REQUEST: Read through the entries below and copy each line where "ProjectId" turns up.
○ ○ ○ ○
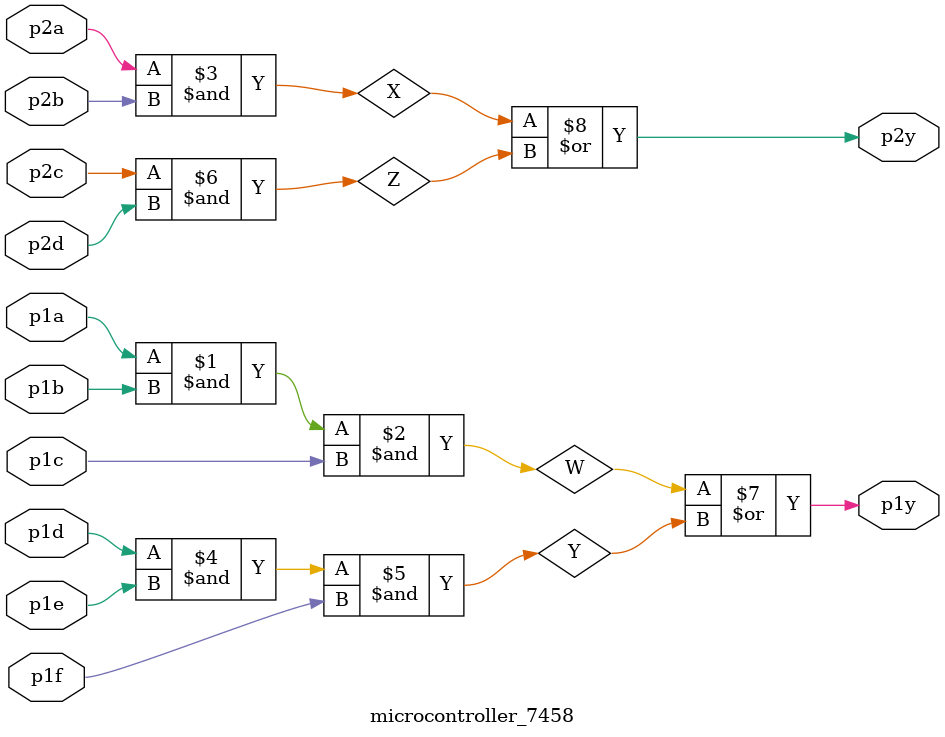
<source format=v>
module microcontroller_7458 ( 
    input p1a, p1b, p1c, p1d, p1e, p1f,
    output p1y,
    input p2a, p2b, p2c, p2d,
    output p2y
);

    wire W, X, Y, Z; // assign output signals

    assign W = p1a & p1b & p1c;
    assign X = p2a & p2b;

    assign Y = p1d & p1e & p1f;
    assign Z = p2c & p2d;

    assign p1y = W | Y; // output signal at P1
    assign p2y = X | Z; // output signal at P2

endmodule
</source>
○ ○ ○ ○
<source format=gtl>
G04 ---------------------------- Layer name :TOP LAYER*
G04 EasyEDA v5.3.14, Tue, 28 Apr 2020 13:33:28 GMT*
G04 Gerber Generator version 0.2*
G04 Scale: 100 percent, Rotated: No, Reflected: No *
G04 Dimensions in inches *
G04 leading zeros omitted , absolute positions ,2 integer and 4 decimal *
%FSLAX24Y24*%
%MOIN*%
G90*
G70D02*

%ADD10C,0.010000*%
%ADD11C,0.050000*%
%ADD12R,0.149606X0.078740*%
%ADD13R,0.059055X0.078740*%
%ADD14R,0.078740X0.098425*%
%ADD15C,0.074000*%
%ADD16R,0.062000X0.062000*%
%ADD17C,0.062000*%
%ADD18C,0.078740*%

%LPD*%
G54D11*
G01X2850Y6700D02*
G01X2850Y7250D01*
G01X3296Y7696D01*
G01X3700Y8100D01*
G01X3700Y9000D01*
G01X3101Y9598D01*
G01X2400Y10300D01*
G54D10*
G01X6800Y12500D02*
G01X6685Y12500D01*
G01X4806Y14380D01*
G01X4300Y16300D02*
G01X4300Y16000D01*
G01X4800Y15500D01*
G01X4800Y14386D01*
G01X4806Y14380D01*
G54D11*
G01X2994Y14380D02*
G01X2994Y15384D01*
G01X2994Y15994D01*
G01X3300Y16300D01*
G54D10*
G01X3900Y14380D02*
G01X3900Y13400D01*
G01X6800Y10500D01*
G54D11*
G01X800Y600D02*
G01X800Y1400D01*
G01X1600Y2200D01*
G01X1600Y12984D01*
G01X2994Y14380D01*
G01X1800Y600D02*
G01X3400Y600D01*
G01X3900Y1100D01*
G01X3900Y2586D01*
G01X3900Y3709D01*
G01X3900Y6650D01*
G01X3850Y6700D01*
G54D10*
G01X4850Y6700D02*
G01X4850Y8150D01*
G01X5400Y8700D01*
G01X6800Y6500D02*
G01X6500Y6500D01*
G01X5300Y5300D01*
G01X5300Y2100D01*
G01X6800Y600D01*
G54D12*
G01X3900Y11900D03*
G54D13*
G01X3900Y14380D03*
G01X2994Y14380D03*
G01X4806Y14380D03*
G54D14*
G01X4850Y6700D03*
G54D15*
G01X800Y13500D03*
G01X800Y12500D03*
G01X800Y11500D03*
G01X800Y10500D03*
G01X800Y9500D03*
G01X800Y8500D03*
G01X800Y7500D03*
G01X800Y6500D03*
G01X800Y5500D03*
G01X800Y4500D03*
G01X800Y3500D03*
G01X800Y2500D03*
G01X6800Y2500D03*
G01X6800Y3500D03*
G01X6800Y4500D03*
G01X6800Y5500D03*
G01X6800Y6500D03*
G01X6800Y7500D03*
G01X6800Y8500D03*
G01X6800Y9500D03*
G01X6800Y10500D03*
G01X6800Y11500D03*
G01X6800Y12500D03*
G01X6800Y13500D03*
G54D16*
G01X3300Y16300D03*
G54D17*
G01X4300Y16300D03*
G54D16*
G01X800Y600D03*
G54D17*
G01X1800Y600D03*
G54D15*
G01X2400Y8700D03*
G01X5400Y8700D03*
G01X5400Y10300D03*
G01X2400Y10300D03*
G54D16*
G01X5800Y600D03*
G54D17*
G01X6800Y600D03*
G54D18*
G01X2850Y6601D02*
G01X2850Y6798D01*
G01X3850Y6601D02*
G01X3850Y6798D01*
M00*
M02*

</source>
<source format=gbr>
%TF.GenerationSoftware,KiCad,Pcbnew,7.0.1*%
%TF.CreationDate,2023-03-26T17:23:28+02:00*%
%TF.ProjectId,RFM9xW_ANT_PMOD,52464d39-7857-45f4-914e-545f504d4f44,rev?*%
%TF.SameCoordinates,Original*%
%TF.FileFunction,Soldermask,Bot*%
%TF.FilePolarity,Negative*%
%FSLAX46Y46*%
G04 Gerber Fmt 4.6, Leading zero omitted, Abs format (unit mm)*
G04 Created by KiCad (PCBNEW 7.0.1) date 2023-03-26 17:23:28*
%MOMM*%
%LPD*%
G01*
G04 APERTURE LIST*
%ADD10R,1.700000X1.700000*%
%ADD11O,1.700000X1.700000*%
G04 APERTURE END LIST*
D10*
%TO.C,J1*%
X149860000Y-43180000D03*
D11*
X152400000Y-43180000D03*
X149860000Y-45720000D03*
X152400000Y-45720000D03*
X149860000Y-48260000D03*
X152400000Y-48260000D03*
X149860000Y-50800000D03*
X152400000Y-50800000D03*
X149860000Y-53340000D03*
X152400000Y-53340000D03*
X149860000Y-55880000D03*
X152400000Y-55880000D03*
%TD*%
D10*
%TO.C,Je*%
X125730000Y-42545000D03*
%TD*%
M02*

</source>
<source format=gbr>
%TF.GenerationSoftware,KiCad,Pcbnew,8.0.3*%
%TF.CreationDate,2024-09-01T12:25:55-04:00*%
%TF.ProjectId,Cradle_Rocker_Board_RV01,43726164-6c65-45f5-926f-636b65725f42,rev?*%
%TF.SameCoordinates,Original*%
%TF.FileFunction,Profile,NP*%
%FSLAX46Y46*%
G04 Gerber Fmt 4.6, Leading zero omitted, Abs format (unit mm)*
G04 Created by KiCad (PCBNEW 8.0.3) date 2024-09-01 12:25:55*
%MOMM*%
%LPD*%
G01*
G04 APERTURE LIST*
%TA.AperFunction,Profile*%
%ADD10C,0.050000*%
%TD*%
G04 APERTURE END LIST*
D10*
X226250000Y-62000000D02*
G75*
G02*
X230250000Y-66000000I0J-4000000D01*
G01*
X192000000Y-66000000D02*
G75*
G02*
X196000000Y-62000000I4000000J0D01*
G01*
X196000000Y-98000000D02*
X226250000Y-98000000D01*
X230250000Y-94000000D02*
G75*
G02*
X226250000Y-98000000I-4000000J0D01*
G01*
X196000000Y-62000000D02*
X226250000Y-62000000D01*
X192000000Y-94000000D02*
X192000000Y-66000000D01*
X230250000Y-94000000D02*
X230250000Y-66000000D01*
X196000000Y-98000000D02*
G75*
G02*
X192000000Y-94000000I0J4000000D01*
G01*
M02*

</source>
○ ○ ○ ○
ANSWER BOX:
%TF.ProjectId,RFM9xW_ANT_PMOD,52464d39-7857-45f4-914e-545f504d4f44,rev?*%
%TF.ProjectId,Cradle_Rocker_Board_RV01,43726164-6c65-45f5-926f-636b65725f42,rev?*%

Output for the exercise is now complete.